**Consigna 1:** Enumere, en el orden en que aparecen, todas las personas del texto del ejercicio que se nombran con nombre de pila y al menos un apellido.
**Consigna 2:** Devuelva, copiado sin cambios, el fragmento del texto del ejercicio que va desde "Mariano, por su" hasta "para la firma.", ambos incluidos.

**Texto del ejercicio:**
Mariano, por su parte, quedó a cargo de la agropecuaria Yabito, junto con el tío que casi lo mató por accidente cuando tenía seis años y el fiel amigo de su padre, desde los tiempos de Bourroughs, Alejandro Octavio Barassi. Una Asamblea General Ordinaria, celebrada apenas nueve días después de la muerte de Don Alfredo, lo ungió presidente por previsible unanimidad. La vicepresidencia de ambas empresas quedó a cargo de María Cristina Pérez, que, sorpresivamente para muchos allegados, comenzó a revisar los papeles que le pasaban para la firma.
Una de las primeras medidas del joven príncipe fue recorrer los campos de Entre Ríos y advertirle al personal de Yabito que no hablaran con los periodistas. Otra, avisarle a los familiares que hasta entonces viajaban gratis por el mundo, que se había acabado la sopa.
De todos modos, la verdadera lucha por el poder ya se había librado antes del escopetazo. Los gigantescos torrentes de dinero que antes circulaban por la Gran Caja de Yabrán, ahora tenían cauces más discretos e institucionales, más vinculados al gran capital "globalizado". Y los dueños secretos del dinero que circulaba por la gran tintorería podían respirar tranquilos, con una patente de corso más respetable. La lucha por los restos de un Imperio fisurado y en retirada no se libraba en el seno del núcleo familiar sino en el escalón inmediato. La casa real seguiría, de cualquier manera, tratando de que su fortuna remanente (que seguía siendo colosal) no se desangrase en los agujeros que podían abrirle algunos testaferros tentados a la osadía por la muerte del hombre que concentraba las riendas en sus manos. En ese estadio de los negocios la puja verdaderamente importante era por el puesto de primer ministro...
El premier había sido designado oficialmente por Don Alfredo en la carta a Ester Rinaldi.
HC
era Héctor Fernando Colella, un abogado de cuarenta y cinco años, entrenado por el
Duque
Rodolfo Balbín para el
lobby
con los políticos. Un personaje oscuro catalogado también como mafioso por el implacable Cavallo. Un desconocido del gran público que de pronto se vio obligado a dar la cara. En menos de una semana concedió entrevistas a todos los medios y habló hasta por los codos, tratando de mostrar un estilo opuesto al del difunto. Habló mucho, pero, por supuesto, no dijo nada. Su simpática secretaria, Cecilia, contestaba todos los llamados con gran cortesía y sin hacer distingos entre medios grandes y chicos o entre periodistas famosos o desconocidos. Luego HC regresó al silencio, guardándose —literalmente— una carta de la que nunca habló en esos días: la que Alfredo le había mandado desde San Ignacio. También la ocultó cuando declaró ante la jueza Pross Laporte, a quien avaló rotundamente por su decisión, cada vez más evidente, de caratular la causa como "suicidio".

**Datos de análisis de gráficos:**
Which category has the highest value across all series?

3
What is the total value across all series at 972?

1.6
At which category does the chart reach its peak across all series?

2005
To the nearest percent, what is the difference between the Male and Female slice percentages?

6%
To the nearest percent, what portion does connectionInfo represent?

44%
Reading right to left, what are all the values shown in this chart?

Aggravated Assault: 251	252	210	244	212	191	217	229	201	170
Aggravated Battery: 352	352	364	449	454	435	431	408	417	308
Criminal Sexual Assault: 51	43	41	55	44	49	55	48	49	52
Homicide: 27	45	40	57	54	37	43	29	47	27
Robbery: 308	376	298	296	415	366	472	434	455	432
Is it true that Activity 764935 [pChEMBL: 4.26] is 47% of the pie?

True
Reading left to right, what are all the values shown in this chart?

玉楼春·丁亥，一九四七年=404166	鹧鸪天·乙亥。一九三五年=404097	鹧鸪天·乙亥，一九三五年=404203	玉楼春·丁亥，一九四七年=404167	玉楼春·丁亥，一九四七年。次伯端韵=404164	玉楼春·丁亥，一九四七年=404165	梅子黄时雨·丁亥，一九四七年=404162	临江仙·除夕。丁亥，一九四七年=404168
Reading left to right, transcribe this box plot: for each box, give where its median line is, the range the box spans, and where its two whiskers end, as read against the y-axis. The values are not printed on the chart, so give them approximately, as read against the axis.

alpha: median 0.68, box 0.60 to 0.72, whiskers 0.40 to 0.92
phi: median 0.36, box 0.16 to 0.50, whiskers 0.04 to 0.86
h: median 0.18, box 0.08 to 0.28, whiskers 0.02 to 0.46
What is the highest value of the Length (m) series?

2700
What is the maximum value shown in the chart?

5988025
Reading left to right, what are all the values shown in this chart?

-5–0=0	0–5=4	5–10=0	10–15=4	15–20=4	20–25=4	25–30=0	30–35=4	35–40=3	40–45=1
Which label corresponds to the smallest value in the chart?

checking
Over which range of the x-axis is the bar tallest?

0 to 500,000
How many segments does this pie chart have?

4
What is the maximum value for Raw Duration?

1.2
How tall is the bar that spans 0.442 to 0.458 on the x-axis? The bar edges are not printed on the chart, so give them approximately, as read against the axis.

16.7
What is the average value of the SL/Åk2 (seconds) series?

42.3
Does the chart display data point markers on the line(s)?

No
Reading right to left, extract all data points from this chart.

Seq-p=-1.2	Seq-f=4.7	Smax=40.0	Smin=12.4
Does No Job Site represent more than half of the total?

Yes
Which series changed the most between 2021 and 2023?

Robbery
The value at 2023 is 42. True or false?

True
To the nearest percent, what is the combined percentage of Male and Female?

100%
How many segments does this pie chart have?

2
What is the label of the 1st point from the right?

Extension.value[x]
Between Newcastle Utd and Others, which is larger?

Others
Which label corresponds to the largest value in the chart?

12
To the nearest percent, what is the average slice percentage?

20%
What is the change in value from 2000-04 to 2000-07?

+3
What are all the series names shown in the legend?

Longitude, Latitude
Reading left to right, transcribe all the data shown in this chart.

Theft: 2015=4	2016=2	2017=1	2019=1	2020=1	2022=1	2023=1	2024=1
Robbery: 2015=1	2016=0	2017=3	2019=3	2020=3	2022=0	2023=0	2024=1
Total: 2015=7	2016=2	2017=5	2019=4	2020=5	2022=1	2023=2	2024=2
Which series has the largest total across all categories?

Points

**Respuesta 1:** Alejandro Octavio Barassi, María Cristina Pérez, Ester Rinaldi, Héctor Fernando Colella, Rodolfo Balbín

**Respuesta 2:**
Mariano, por su parte, quedó a cargo de la agropecuaria Yabito, junto con el tío que casi lo mató por accidente cuando tenía seis años y el fiel amigo de su padre, desde los tiempos de Bourroughs, Alejandro Octavio Barassi. Una Asamblea General Ordinaria, celebrada apenas nueve días después de la muerte de Don Alfredo, lo ungió presidente por previsible unanimidad. La vicepresidencia de ambas empresas quedó a cargo de María Cristina Pérez, que, sorpresivamente para muchos allegados, comenzó a revisar los papeles que le pasaban para la firma.